▼

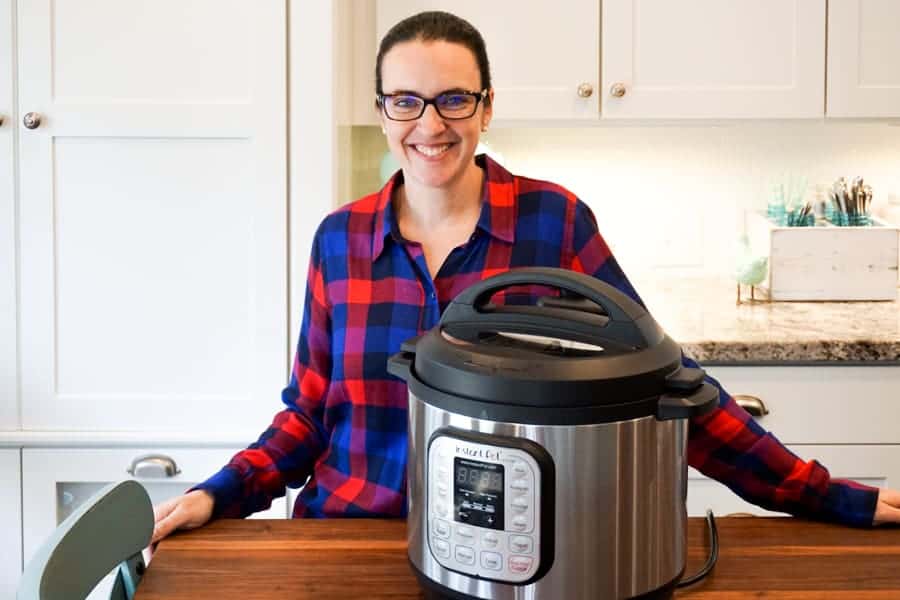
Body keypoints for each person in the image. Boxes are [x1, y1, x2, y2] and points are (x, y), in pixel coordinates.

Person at [151, 11, 900, 543]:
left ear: (486, 107)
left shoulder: (553, 224)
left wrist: (823, 495)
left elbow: (666, 384)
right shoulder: (340, 240)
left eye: (454, 98)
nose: (430, 123)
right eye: (406, 100)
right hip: (352, 543)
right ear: (382, 112)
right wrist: (218, 494)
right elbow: (308, 418)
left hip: (519, 555)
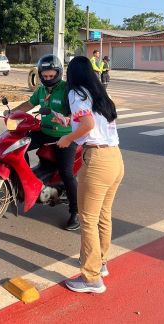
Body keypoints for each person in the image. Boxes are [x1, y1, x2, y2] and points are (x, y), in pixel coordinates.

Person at [56, 56, 124, 293]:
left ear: (72, 74)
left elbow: (87, 125)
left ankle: (91, 278)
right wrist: (66, 121)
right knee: (104, 216)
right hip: (115, 158)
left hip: (97, 161)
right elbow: (90, 122)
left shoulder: (76, 93)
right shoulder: (100, 95)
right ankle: (100, 263)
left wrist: (67, 138)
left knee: (88, 220)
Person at [5, 54, 79, 231]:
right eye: (44, 76)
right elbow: (28, 105)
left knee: (66, 172)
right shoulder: (41, 90)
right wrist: (10, 113)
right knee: (15, 148)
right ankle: (24, 182)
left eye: (50, 75)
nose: (47, 78)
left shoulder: (67, 89)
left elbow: (76, 113)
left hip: (64, 136)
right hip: (44, 132)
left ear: (58, 73)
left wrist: (66, 119)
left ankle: (75, 212)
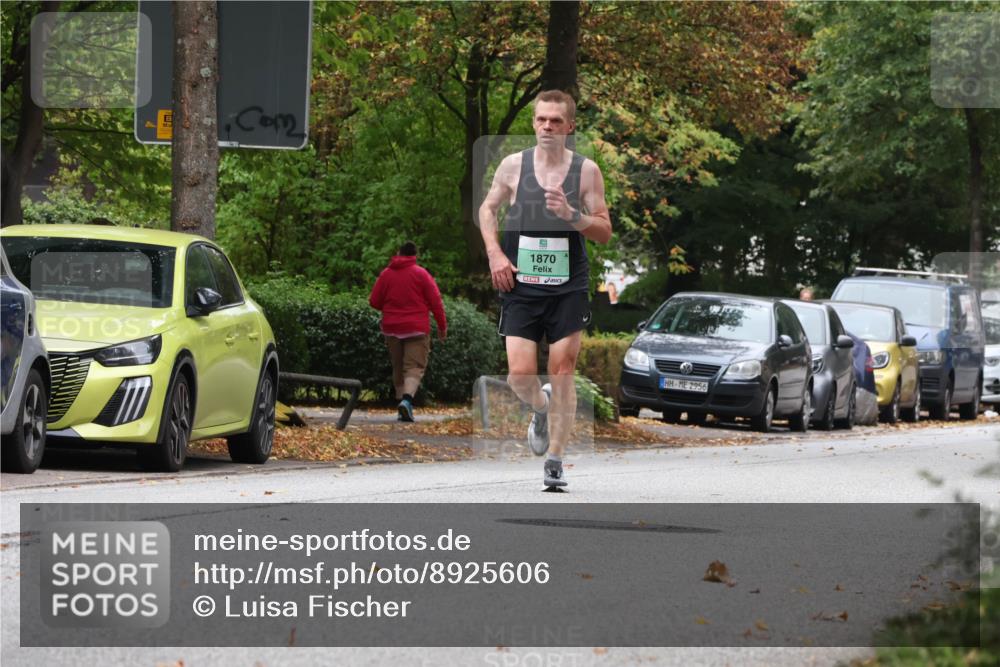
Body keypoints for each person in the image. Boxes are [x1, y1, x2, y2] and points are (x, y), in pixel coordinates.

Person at [478, 90, 612, 489]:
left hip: (568, 285)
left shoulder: (586, 172)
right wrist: (495, 254)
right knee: (520, 375)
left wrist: (572, 215)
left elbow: (604, 231)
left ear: (570, 127)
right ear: (533, 123)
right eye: (541, 120)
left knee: (563, 369)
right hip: (520, 281)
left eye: (556, 121)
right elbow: (488, 209)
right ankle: (541, 406)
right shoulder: (513, 166)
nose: (547, 127)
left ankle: (555, 458)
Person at [369, 242, 447, 422]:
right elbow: (436, 302)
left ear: (398, 253)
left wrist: (390, 306)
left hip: (392, 327)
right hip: (416, 328)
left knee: (398, 366)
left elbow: (374, 301)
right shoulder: (421, 274)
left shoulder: (386, 274)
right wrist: (442, 326)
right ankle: (406, 401)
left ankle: (401, 406)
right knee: (413, 367)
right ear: (415, 255)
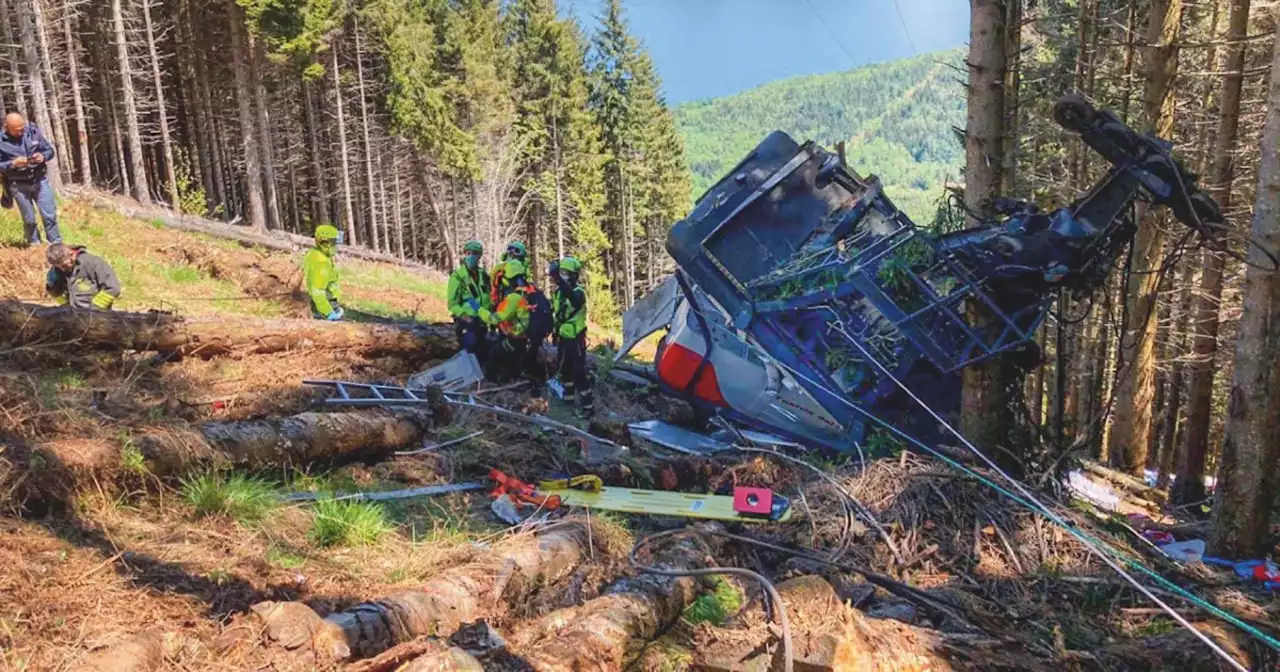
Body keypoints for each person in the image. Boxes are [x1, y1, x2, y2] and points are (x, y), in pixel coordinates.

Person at [480, 259, 550, 391]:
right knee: (511, 364)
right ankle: (513, 380)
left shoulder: (513, 298)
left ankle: (495, 386)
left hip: (516, 340)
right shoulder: (527, 293)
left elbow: (494, 319)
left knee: (494, 354)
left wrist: (479, 309)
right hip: (525, 340)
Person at [0, 113, 59, 246]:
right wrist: (12, 164)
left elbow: (49, 150)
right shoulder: (1, 142)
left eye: (23, 128)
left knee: (49, 215)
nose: (22, 132)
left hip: (40, 180)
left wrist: (43, 156)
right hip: (18, 185)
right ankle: (34, 245)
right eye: (17, 130)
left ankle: (55, 244)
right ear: (6, 127)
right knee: (29, 219)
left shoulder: (32, 132)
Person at [551, 256, 593, 417]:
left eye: (565, 273)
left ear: (574, 275)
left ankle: (588, 406)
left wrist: (557, 279)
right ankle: (568, 399)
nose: (563, 276)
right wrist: (555, 332)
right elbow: (557, 314)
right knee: (564, 370)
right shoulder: (557, 294)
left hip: (576, 339)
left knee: (578, 372)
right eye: (561, 273)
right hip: (563, 337)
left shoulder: (578, 293)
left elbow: (574, 301)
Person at [447, 239, 491, 361]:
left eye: (475, 253)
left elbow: (488, 296)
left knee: (484, 352)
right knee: (470, 348)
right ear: (465, 254)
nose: (472, 256)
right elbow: (452, 304)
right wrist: (464, 315)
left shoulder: (483, 275)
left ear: (479, 256)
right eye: (468, 253)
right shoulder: (458, 276)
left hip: (483, 320)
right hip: (467, 321)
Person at [45, 243, 120, 310]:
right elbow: (58, 295)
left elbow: (113, 288)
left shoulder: (94, 263)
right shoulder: (57, 271)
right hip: (73, 315)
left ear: (72, 254)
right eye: (59, 267)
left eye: (64, 266)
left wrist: (94, 309)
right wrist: (52, 287)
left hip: (96, 316)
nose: (62, 269)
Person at [304, 224, 344, 320]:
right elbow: (317, 291)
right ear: (325, 243)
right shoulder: (320, 262)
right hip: (325, 306)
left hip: (326, 303)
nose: (336, 246)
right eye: (334, 243)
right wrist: (328, 312)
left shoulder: (318, 254)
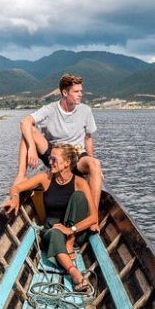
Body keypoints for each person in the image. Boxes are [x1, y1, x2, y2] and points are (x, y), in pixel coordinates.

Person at [1, 143, 98, 291]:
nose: (50, 162)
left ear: (67, 162)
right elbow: (16, 187)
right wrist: (15, 198)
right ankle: (75, 274)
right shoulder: (45, 178)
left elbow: (93, 217)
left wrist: (70, 229)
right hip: (51, 230)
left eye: (54, 159)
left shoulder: (80, 182)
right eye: (49, 158)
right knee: (55, 234)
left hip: (74, 232)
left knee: (79, 197)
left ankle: (69, 244)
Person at [12, 74, 103, 210]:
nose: (80, 95)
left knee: (95, 164)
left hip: (76, 155)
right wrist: (31, 147)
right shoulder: (50, 109)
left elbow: (88, 138)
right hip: (53, 153)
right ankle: (21, 175)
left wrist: (93, 168)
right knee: (29, 130)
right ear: (65, 93)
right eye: (76, 91)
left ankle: (93, 215)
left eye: (81, 91)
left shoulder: (86, 110)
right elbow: (24, 121)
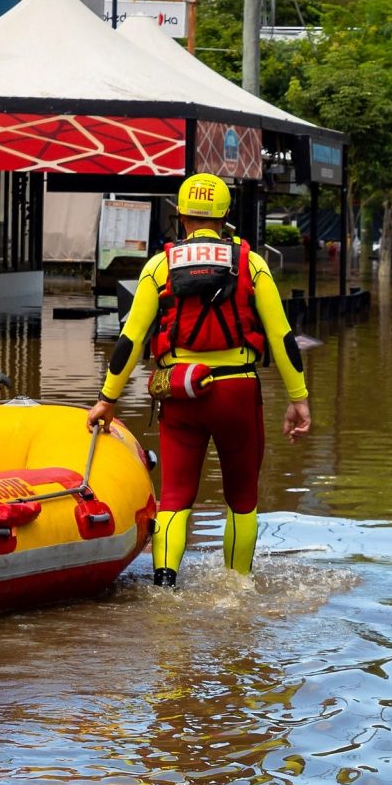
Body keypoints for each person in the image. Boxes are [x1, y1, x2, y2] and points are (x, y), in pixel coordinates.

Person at [87, 172, 310, 588]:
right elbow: (282, 337)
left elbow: (130, 339)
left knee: (173, 498)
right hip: (238, 392)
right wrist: (298, 397)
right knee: (242, 500)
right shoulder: (252, 263)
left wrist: (107, 399)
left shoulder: (160, 266)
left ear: (181, 215)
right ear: (226, 216)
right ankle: (237, 587)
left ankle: (165, 585)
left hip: (180, 392)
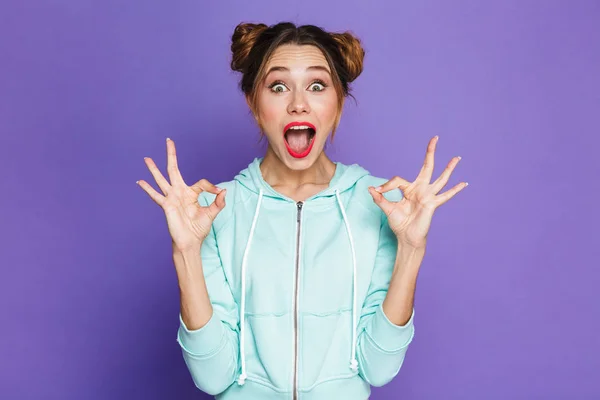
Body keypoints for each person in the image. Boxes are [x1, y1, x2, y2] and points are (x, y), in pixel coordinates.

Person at [137, 21, 467, 400]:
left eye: (317, 85)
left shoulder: (381, 206)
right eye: (278, 87)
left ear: (338, 101)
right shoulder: (213, 211)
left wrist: (411, 248)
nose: (298, 103)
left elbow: (379, 368)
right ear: (253, 102)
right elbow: (213, 376)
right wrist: (186, 252)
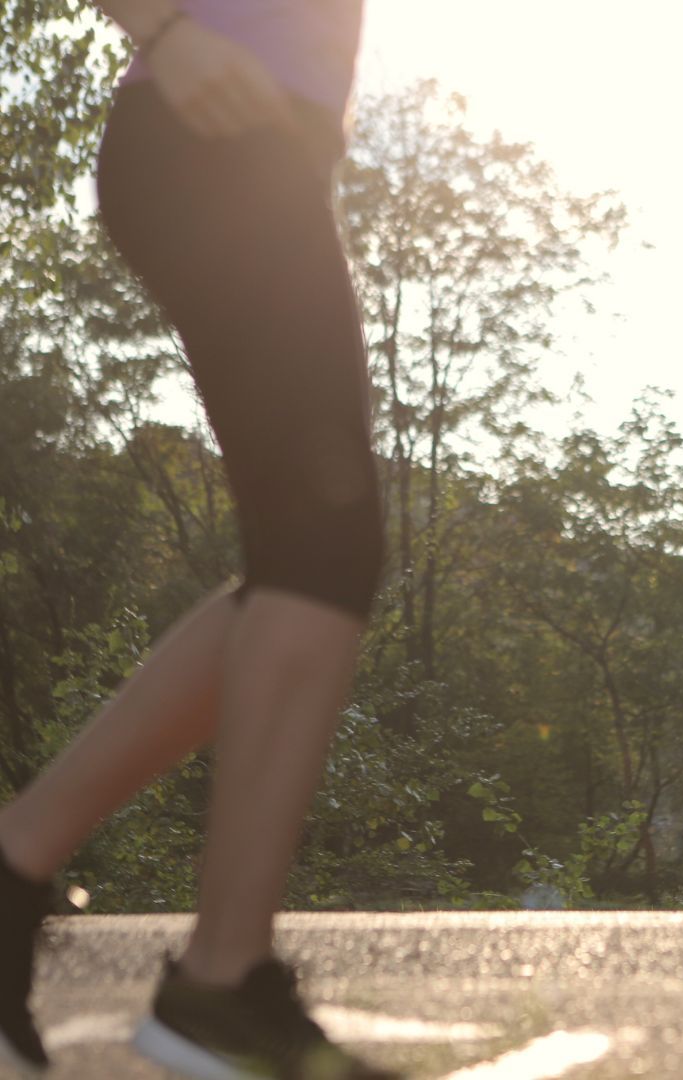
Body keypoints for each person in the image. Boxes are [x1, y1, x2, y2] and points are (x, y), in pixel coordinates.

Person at [0, 2, 399, 1077]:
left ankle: (15, 867)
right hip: (211, 140)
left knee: (301, 564)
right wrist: (166, 31)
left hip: (257, 158)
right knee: (325, 554)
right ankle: (218, 987)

▲

*Action item:*
Excluding every picture, write out each record word for word.

*Reply:*
Body keypoints for each person in the image. Boxes are [x1, y1, x2, y2] and points are (x, y), in pixel coordinates.

Person at [151, 11, 900, 543]:
left ear: (486, 107)
left shoulder: (553, 224)
left wrist: (823, 495)
left elbow: (666, 384)
right shoulder: (340, 240)
left eye: (454, 98)
nose: (430, 123)
right eye: (406, 100)
right hip: (352, 543)
right ear: (382, 112)
right wrist: (218, 494)
right elbow: (308, 418)
left hip: (519, 555)
Body keypoints for each person in the image. Boxes are [x1, y1, x2, y2] and points are (x, y), in pixel coordinates.

Person at [56, 56, 124, 293]:
left ear: (72, 74)
left elbow: (87, 125)
left ankle: (91, 278)
right wrist: (66, 121)
right knee: (104, 216)
right hip: (115, 158)
left hip: (97, 161)
right elbow: (90, 122)
left shoulder: (76, 93)
right shoulder: (100, 95)
right ankle: (100, 263)
left wrist: (67, 138)
left knee: (88, 220)
Person at [5, 54, 79, 231]:
right eye: (44, 76)
right elbow: (28, 105)
left knee: (66, 172)
right shoulder: (41, 90)
right wrist: (10, 113)
right knee: (15, 148)
right ankle: (24, 182)
left eye: (50, 75)
nose: (47, 78)
left shoulder: (67, 89)
left elbow: (76, 113)
left hip: (64, 136)
right hip: (44, 132)
left ear: (58, 73)
left wrist: (66, 119)
left ankle: (75, 212)
Body keypoints for each person in the image. Boxes are [x1, y1, x2, y2] and points are (x, y), in pixel coordinates.

Person at [478, 90, 612, 489]:
left hip: (568, 285)
left shoulder: (586, 172)
right wrist: (495, 254)
right knee: (520, 375)
left wrist: (572, 215)
left elbow: (604, 231)
left ear: (570, 127)
right ear: (533, 123)
right eye: (541, 120)
left knee: (563, 369)
right hip: (520, 281)
left eye: (556, 121)
right elbow: (488, 209)
right ankle: (541, 406)
right shoulder: (513, 166)
nose: (547, 127)
left ankle: (555, 458)
Person at [369, 242, 447, 422]:
right elbow: (436, 302)
left ear: (398, 253)
left wrist: (390, 306)
left hip: (392, 327)
right hip: (416, 328)
left knee: (398, 366)
left elbow: (374, 301)
right shoulder: (421, 274)
left shoulder: (386, 274)
right wrist: (442, 326)
right ankle: (406, 401)
left ankle: (401, 406)
right knee: (413, 367)
right ear: (415, 255)
Body keypoints for each person in the image. Boxes are [x1, y1, x2, y2] and points are (x, y), in pixel coordinates.

Person at [480, 259, 550, 391]:
right knee: (511, 364)
right ankle: (513, 380)
left shoulder: (513, 298)
left ankle: (495, 386)
left hip: (516, 340)
right shoulder: (527, 293)
left elbow: (494, 319)
left knee: (494, 354)
left wrist: (479, 309)
right hip: (525, 340)
Person at [0, 113, 59, 246]:
right wrist: (12, 164)
left elbow: (49, 150)
right shoulder: (1, 142)
left eye: (23, 128)
left knee: (49, 215)
nose: (22, 132)
left hip: (40, 180)
left wrist: (43, 156)
right hip: (18, 185)
right ankle: (34, 245)
right eye: (17, 130)
left ankle: (55, 244)
right ear: (6, 127)
right knee: (29, 219)
left shoulder: (32, 132)
Person at [551, 256, 593, 417]:
left eye: (565, 273)
left ear: (574, 275)
left ankle: (588, 406)
left wrist: (557, 279)
right ankle: (568, 399)
nose: (563, 276)
right wrist: (555, 332)
right elbow: (557, 314)
right knee: (564, 370)
right shoulder: (557, 294)
left hip: (576, 339)
left knee: (578, 372)
right eye: (561, 273)
right hip: (563, 337)
left shoulder: (578, 293)
left elbow: (574, 301)
Person at [447, 239, 491, 361]:
left eye: (475, 253)
left elbow: (488, 296)
left knee: (484, 352)
right knee: (470, 348)
right ear: (465, 254)
nose: (472, 256)
right elbow: (452, 304)
right wrist: (464, 315)
left shoulder: (483, 275)
left ear: (479, 256)
right eye: (468, 253)
right shoulder: (458, 276)
left hip: (483, 320)
right hip: (467, 321)
Person at [45, 243, 120, 310]:
right elbow: (58, 295)
left elbow: (113, 288)
left shoulder: (94, 263)
right shoulder: (57, 271)
right hip: (73, 315)
left ear: (72, 254)
right eye: (59, 267)
left eye: (64, 266)
left wrist: (94, 309)
right wrist: (52, 287)
left hip: (96, 316)
nose: (62, 269)
Person at [304, 224, 344, 320]:
right elbow: (317, 291)
right ear: (325, 243)
right shoulder: (320, 262)
right hip: (325, 306)
left hip: (326, 303)
nose: (336, 246)
right eye: (334, 243)
right wrist: (328, 312)
left shoulder: (318, 254)
Body keypoints for each person in the image. Boxes are [x1, y1, x2, y2] and points are (x, y), in pixel coordinates.

Person at [1, 143, 98, 291]:
nose: (50, 162)
left ear: (67, 162)
right elbow: (16, 187)
right wrist: (15, 198)
right ankle: (75, 274)
right shoulder: (45, 178)
left elbow: (93, 217)
left wrist: (70, 229)
right hip: (51, 230)
left eye: (54, 159)
left shoulder: (80, 182)
right eye: (49, 158)
right knee: (55, 234)
left hip: (74, 232)
left knee: (79, 197)
left ankle: (69, 244)
Person at [12, 74, 103, 210]:
nose: (80, 95)
left knee: (95, 164)
left hip: (76, 155)
right wrist: (31, 147)
right shoulder: (50, 109)
left elbow: (88, 138)
right hip: (53, 153)
right ankle: (21, 175)
left wrist: (93, 168)
right knee: (29, 130)
right ear: (65, 93)
right eye: (76, 91)
left ankle: (93, 215)
left eye: (81, 91)
left shoulder: (86, 110)
right elbow: (24, 121)
Body keypoints for each person in the image. Boxes are [x1, y1, x2, y2] and points are (x, y), in pixel coordinates.

Person at [87, 172, 310, 588]:
right elbow: (282, 337)
left elbow: (130, 339)
left knee: (173, 498)
right hip: (238, 392)
right wrist: (298, 397)
right knee: (242, 500)
right shoulder: (252, 263)
left wrist: (107, 399)
left shoulder: (160, 266)
left ear: (181, 215)
right ear: (226, 216)
right ankle: (237, 587)
left ankle: (165, 585)
left hip: (180, 392)
Body keypoints for each person in the image. Boxes are [x1, y1, x2, y2] and points are (x, y), in pixel coordinates.

Person at [137, 21, 467, 400]:
left eye: (317, 85)
left shoulder: (381, 206)
right eye: (278, 87)
left ear: (338, 101)
right shoulder: (213, 211)
left wrist: (411, 248)
nose: (298, 103)
left elbow: (379, 368)
right ear: (253, 102)
right elbow: (213, 376)
right wrist: (186, 252)
Body keypoints for each person in the image. Boxes are [x1, y1, x2, y2] and points are (x, y), in pixel coordinates.

Person at [0, 2, 399, 1077]:
left ankle: (15, 867)
right hip: (211, 140)
left knee: (301, 564)
right wrist: (166, 31)
left hip: (257, 158)
right knee: (325, 554)
right ankle: (218, 987)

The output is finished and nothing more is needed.